## Text extract
Side Mission: I'm really a fan of morally ambiguous and I tend to do away with strict alignment. I didn't actually mean the "camp purge" to be an option for the PCs. I should have mentioned it, but I'm considering having solo-ish side quests for each character, but characters aren't made yet.
I wrote it with one player in mind who I know likes being a CN merc for hire; I figured after he got enough street cred and if he stayed on the Usurer's good side, the Usurer would be the one offering him the contract against the the church of Thyr. Something like "Here's a Seeming, here's a Teleport and scroll back, lead these men in this assassination and it will be worth your interest."
With the extra attention given to the Camp from civilization I'm planning on making the Usurer a little bit more of an active character. The Camp may be a shithole, but its his shithole and no one is taking it away from him.
Along the same lines I'm going to have rumors of a previous crusader band who refused to deal with the Camp due to the iron bits, so they made their own fortified encampment a few miles away. Let's just say that those creatures from the Desolation can be deadly, especially if you're on the Usurer's bad side.
James B. Cline |
@Chaoseffect - page 219 of the GameMastery Guide, I'd try and sneak the Slum table in on the Camp. I'd actually roll the Camp encounter chart and maybe that one or switch every other encounter. As the players progress you might want to occasionally use the Tavern table for the Sip of Blood. There's all sorts of prebuilt npc's in there, just like the NPC Codex, good stuff.

## Requests
[A] Reproduce the campaign post from "With the extra" up to and including "away from him.".
[B] Answer yes or no to whether the campaign post agrees with each statement, quoting the words of the post that decide it: (i) The "camp purge" was meant to be an option for the PCs. (ii) The Usurer is planned to become a more active character. (iii) The previous crusader band built its fortified encampment inside the Camp.

## Data

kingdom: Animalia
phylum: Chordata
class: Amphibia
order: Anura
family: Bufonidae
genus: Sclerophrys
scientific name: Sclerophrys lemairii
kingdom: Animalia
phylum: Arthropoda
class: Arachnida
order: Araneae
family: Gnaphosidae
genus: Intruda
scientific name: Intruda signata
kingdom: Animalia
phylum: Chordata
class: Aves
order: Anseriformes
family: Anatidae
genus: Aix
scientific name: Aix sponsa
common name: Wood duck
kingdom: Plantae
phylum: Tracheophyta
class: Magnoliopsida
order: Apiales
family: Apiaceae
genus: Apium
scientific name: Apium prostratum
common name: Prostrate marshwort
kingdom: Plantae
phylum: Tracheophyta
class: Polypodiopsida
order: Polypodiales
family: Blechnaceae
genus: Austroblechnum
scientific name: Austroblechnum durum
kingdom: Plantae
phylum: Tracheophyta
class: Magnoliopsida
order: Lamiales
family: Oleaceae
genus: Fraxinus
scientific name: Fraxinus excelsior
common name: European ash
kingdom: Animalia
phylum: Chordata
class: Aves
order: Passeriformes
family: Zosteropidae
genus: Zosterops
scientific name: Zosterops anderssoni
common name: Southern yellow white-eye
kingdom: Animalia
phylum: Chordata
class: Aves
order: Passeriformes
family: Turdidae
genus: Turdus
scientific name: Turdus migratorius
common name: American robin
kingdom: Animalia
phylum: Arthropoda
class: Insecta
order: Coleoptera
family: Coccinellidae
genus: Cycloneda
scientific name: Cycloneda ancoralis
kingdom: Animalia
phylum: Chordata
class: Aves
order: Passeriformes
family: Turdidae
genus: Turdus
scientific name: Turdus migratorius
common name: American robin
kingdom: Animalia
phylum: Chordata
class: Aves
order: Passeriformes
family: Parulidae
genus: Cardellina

## Task-by-task solutions
[A]
With the extra attention given to the Camp from civilization I'm planning on making the Usurer a little bit more of an active character. The Camp may be a shithole, but its his shithole and no one is taking it away from him.

[B]
(i) No: "I didn't actually mean the "camp purge" to be an option for the PCs."
(ii) Yes: "I'm planning on making the Usurer a little bit more of an active character."
(iii) No: "they made their own fortified encampment a few miles away."